* Directions for this task *
Copy all lines holding the word "format" from the entries.

======== Available data ========

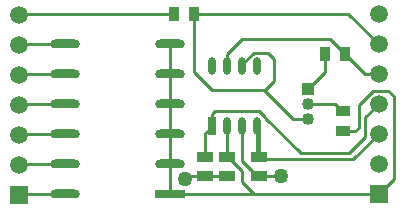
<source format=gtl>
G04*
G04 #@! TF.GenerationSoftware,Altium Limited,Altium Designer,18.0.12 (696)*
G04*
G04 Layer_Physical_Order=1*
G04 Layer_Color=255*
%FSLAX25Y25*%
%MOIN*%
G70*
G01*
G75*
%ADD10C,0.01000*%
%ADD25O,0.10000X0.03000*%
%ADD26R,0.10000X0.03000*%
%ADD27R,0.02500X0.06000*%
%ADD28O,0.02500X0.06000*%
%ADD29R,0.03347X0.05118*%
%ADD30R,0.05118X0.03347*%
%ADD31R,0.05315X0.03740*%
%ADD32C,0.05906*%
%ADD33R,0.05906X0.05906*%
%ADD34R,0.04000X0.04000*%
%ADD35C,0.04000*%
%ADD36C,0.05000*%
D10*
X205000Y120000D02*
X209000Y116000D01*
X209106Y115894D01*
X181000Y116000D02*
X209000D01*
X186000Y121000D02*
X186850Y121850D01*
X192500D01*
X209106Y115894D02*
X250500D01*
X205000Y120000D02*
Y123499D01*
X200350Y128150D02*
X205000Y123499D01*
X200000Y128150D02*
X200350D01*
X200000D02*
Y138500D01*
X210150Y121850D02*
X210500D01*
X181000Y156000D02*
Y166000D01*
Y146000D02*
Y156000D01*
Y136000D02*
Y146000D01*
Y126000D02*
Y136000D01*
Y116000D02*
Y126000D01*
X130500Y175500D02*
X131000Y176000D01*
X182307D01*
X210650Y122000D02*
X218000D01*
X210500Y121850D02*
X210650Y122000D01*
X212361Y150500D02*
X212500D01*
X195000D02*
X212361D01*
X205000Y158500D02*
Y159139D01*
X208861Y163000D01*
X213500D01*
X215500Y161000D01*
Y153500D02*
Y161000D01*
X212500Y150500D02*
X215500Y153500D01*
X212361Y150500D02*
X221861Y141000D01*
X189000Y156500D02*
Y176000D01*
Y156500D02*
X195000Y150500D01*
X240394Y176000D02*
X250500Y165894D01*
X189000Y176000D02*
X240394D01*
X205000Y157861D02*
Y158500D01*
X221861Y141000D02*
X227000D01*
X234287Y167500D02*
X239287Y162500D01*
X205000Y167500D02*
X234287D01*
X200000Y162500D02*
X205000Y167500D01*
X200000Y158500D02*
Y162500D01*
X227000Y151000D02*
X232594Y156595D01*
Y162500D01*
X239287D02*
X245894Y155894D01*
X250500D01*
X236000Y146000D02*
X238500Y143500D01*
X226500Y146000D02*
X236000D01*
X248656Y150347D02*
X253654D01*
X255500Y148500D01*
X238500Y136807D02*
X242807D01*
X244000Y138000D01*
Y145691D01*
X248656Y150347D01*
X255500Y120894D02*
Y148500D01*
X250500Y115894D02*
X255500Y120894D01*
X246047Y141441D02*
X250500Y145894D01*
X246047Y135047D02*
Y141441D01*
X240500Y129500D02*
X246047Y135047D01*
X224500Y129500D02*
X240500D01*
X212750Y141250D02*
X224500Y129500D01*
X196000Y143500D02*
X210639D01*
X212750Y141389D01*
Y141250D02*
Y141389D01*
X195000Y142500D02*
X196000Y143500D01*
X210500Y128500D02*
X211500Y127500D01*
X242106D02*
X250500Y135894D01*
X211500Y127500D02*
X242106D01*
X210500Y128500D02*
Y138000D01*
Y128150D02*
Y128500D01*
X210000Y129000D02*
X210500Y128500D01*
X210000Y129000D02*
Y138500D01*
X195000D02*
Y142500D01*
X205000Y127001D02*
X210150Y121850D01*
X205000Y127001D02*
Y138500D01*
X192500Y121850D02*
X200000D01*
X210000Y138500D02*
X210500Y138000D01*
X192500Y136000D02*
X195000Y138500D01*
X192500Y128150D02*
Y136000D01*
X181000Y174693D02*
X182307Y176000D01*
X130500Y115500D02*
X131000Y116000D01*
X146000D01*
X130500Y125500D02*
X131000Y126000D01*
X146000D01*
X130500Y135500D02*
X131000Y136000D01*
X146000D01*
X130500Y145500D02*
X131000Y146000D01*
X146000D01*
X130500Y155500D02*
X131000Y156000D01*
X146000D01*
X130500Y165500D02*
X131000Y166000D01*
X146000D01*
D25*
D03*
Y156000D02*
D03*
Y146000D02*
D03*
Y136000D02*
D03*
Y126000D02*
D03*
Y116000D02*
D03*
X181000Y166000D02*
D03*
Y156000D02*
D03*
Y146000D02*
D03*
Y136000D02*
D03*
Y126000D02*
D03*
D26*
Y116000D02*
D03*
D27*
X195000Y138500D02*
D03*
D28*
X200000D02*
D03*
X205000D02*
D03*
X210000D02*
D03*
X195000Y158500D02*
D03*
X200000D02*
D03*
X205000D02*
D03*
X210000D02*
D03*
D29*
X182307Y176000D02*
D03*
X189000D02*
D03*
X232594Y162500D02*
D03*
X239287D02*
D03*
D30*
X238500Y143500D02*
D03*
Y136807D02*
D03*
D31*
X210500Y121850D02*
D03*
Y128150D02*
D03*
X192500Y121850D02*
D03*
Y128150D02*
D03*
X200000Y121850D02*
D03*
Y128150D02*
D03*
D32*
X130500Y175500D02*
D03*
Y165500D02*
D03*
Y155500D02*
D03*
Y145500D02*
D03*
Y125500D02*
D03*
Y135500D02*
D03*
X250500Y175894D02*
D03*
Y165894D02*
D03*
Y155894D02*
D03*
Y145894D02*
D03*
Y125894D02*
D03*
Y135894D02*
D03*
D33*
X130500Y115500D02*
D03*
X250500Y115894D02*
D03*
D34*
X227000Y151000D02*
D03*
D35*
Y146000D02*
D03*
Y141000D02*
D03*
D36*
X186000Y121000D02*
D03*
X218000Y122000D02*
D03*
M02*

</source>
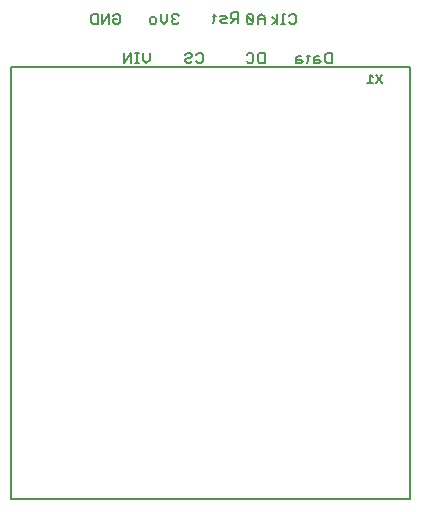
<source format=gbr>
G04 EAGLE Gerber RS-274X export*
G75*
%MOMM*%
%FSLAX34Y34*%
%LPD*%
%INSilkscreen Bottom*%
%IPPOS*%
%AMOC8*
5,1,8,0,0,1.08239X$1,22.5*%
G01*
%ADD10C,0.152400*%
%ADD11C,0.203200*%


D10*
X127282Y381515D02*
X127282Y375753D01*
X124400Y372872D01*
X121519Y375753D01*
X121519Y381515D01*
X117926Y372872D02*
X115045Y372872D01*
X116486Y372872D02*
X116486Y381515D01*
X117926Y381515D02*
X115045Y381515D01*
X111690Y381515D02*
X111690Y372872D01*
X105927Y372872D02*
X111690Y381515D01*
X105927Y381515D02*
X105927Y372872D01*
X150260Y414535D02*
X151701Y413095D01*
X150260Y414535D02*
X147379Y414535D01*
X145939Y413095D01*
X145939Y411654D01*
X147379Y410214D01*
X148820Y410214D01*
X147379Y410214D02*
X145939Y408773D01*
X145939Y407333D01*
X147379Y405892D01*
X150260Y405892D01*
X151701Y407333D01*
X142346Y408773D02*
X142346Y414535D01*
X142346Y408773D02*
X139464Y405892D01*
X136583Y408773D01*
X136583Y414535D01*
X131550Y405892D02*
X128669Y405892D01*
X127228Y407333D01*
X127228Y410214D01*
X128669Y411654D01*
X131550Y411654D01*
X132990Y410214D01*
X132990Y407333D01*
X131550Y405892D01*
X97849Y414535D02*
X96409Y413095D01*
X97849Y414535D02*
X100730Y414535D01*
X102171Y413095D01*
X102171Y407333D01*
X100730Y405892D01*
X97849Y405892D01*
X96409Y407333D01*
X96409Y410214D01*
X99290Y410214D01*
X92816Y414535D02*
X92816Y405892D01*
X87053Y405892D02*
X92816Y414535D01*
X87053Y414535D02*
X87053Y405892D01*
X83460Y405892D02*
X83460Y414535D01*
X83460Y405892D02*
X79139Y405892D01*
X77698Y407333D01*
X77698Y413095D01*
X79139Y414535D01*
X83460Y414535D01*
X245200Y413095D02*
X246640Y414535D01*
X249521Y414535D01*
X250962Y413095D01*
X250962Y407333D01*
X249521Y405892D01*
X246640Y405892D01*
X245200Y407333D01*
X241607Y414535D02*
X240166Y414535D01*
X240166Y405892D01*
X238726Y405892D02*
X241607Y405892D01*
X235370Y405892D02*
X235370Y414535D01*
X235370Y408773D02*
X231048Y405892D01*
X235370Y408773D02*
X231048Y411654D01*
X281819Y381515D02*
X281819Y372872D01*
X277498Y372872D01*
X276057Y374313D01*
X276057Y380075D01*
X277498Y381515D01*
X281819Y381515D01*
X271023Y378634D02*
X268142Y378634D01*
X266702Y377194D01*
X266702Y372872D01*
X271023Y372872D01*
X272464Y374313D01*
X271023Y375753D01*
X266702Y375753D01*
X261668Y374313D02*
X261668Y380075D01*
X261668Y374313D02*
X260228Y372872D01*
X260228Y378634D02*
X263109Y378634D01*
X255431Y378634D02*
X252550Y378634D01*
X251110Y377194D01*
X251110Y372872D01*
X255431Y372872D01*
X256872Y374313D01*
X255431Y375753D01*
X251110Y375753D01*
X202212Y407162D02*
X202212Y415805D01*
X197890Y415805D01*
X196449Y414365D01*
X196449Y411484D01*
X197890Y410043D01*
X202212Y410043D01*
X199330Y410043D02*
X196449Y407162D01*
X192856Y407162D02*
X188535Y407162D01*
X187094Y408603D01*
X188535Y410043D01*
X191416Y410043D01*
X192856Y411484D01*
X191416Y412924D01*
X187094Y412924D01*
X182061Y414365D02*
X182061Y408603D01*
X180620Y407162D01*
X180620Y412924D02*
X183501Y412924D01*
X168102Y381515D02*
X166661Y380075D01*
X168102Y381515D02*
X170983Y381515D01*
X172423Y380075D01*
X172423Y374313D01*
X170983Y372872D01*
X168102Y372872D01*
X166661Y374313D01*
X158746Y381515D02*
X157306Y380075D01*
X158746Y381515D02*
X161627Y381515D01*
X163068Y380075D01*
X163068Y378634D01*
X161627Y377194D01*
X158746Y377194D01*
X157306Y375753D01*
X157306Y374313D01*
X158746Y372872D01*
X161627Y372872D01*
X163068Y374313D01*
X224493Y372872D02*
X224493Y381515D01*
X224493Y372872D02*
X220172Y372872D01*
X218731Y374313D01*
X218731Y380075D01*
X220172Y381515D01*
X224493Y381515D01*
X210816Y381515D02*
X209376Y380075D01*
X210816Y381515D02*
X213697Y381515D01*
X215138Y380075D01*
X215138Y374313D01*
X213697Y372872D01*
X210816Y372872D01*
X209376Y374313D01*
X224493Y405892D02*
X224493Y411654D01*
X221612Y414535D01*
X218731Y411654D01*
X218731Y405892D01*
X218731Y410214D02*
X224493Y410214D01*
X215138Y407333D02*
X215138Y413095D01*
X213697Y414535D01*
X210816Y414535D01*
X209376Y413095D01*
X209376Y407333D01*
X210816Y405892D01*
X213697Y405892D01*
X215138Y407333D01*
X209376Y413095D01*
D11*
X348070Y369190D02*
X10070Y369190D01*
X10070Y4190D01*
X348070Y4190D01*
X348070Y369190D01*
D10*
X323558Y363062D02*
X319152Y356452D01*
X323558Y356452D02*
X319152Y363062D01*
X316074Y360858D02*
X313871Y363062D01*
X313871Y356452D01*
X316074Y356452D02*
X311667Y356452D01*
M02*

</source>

========

* Solution *
<source format=gtl>
<source format=gbr>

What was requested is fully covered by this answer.